Doch er erstickte meine Worte mit einer einzigen Handbewegung.

„Schon gut. Du musst mir nichts erklären."

Wieso hatte ich dann das Gefühl, dass ich es doch musste?

Schweigend gingen wir nebeneinander her zu seinem Wagen, den er in der Nähe des Cafés geparkt hatte. Zum ersten Mal seit ich ihn kannte, war mir unser Schweigen unangenehm.

Er schien es zu spüren und nach den richtigen Worten zu suchen.

„Musst du morgen eine Schicht im Café einlegen?", versuchte er, die peinliche Stimmung zu kippen.

„Nein", antwortete ich knapp. Insgeheim war ich froh, denn einen freien Tag konnte ich jetzt gut gebrauchen.

Ich spürte seinen verzweifelten Blick auf mir.

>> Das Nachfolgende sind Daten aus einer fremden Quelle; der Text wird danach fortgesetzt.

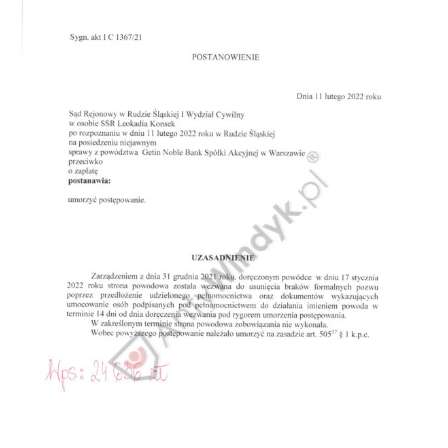
Doradztwo prawne
Negocjacje z wierzycielami
Doradztwo & konsulting
Doradztwo & konsulting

Wie er, wollte auch ich, dass zwischen uns alles in Ordnung war. Ich wollte nicht, dass sich etwas veränderte.

Doch der Drang, Abstand zu ihm zu suchen, war in diesem Moment unermesslich stark.

Als wir vor meiner Haustür anhielten, setzte er noch einmal zum Sprechen an, doch ich war bereits ausgestiegen. Bevor ich die Wagentür zuschlug, drehte ich mich noch einmal um.

„Fahr vorsichtig."

„Schlaf gut", war alles, was ich ihn noch sagen hörte.

Dann ging ich. Doch ich spürte seine Blicke in meinem Rücken solange, bis ich durch die Haustür geschritten war. Als ich durch den Hausflur nach oben ging, wusste ich, dass Matt noch immer draußen in seinem Wagen stand und wartete, bis er mich durch die Fenster hindurch in meine Wohnungstür gehen sah.

Erst dann fuhr er los. Das machte er immer so.

Er wartete, bis ich wirklich sicher Zuhause angekommen war.